Tail immersion method: In the tail immersion method the extract considerably increased the animals’ reaction time to the heat stimulus. Values were found to be significant (p<0.01) and the effects were dose-dependent at the doses tested. The results were shown in Table 5. Pre-treatment with MEPA at the doses of 100, 250 and 500 mg kg-1 showed 45.83, 62.50 and 77.08% inhibition, respectively. And the percentage inhibition produced by the standard drug morphine was found to be 91.66%.
DISCUSSION
Preliminary screening of the methanol extract showed that the methanol extract to be more active and easier to preserve, thus it was chosen for this study. In addition the presence of methanol may help to extract some organic but polar ‘active’ solutes from the plant so that the extract would be more ‘concentrated’ for screening of pharmacological activities (Chan et al., 2000).
Increased body temperature and pain are known as the main symptoms of the body against an inflammatory stimulation. Hence a drug possessing anti-inflammatory activity also exhibit antipyretic and antinociceptive properties. In our earlier studies, the methanol extract of Plumeria acuminata showed potent anti-inflammatory activity (Gupta et al., 2006). In order to determine the antipyretic effect of Plumeria acuminata the brewer’s yeast induced hyperthermia in rat model was used. MEPA showed significant decrease in rectal temperature similar to that of paracetamol (100 mg kg-1). This result suggested that the plant has some influence on prostaglandin biosynthesis because prostaglandin is believed to be a regulator of body temperature (Milton, 1982).
The writhing induced by chemical substances are due to sensitization of nociceptors by prostaglandins. This test is useful for evaluation of mild antinociceptive non-steroidal anti-inflammatory compounds (Ferreira and Vane, 1974; Berkenkopf and Weichman, 1988). MEPA showed significant inhibitory activity on the writhing response induced by acetic acid when compared to control. The antinociceptive effect of the extracts may be due to its anti-inflammatory action as in the case with salicylates, which are particularly effective in relieving the type of pain associated with inflammation or oedema (Passmore and Robson, 1970). Furthermore, the extract showed significant difference from that of the control with respect to hot plate, tail flick and tail immersion methods. Centrally acting antinociceptive drugs elevate pain threshold of animals towards heat and pressure.
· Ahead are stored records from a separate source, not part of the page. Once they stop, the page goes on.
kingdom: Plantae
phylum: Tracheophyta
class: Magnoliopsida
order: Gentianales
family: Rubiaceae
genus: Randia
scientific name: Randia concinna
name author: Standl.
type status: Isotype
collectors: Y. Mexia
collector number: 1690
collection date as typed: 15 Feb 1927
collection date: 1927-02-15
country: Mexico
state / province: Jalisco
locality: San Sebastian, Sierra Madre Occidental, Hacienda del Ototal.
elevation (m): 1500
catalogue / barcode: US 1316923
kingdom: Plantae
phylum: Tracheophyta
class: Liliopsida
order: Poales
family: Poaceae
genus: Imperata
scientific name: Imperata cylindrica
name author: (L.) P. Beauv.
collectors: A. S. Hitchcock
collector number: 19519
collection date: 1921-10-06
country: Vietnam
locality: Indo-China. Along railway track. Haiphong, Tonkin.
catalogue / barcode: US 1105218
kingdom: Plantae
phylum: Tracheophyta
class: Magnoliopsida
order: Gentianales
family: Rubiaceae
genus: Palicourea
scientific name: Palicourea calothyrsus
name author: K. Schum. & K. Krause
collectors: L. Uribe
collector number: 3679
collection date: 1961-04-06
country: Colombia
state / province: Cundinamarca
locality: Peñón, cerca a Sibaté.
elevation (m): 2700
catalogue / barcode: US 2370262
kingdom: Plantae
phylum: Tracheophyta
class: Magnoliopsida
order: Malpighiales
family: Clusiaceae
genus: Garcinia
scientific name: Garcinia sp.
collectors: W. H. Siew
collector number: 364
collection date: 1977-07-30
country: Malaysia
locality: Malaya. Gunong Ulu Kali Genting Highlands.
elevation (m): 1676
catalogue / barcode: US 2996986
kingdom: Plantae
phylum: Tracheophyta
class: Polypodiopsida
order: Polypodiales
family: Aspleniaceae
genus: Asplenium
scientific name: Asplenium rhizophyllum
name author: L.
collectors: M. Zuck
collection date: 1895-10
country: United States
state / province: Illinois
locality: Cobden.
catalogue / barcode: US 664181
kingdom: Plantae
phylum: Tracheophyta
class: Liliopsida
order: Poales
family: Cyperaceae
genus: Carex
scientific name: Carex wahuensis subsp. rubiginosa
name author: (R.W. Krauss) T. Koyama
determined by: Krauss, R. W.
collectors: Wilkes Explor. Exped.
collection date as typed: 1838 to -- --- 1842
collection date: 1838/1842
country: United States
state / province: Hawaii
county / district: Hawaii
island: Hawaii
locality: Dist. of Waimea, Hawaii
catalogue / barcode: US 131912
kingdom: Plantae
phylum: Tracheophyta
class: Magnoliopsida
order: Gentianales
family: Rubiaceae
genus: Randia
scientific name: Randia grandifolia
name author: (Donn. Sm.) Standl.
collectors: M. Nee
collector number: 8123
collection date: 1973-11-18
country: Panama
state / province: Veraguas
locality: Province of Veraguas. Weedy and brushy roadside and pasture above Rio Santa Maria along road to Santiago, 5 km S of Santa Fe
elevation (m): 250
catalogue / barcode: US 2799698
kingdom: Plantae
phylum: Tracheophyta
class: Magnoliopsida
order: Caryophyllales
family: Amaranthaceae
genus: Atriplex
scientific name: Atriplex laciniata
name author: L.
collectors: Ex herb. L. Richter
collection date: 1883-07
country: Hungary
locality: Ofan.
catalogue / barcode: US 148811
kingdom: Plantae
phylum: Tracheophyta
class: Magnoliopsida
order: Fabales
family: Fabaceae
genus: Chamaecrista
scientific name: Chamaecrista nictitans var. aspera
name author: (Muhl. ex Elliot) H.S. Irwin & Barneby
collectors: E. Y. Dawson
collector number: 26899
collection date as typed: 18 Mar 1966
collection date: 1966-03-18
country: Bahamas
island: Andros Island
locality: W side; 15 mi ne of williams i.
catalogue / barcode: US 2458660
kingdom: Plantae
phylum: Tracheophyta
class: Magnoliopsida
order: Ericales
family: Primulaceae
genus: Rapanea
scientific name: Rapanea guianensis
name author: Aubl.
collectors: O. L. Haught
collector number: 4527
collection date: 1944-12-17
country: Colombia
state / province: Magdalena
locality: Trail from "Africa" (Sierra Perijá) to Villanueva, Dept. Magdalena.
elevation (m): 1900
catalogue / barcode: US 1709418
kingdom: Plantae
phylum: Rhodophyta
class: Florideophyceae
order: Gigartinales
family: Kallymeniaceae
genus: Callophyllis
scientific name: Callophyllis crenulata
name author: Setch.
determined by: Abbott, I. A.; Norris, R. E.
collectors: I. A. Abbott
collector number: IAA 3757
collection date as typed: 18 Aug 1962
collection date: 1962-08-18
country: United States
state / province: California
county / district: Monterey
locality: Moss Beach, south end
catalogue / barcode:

The effect of the extract on these pain models indicates that it might be centrally acting.
CONCLUSIONS
The results obtained in this study indicate that the extract possesses potent antipyretic and antinociceptive properties, which are mediated via peripheral and central inhibitory mechanisms. This could provide a rationale for the use of this plant in fever and pain conditions in folk medicine.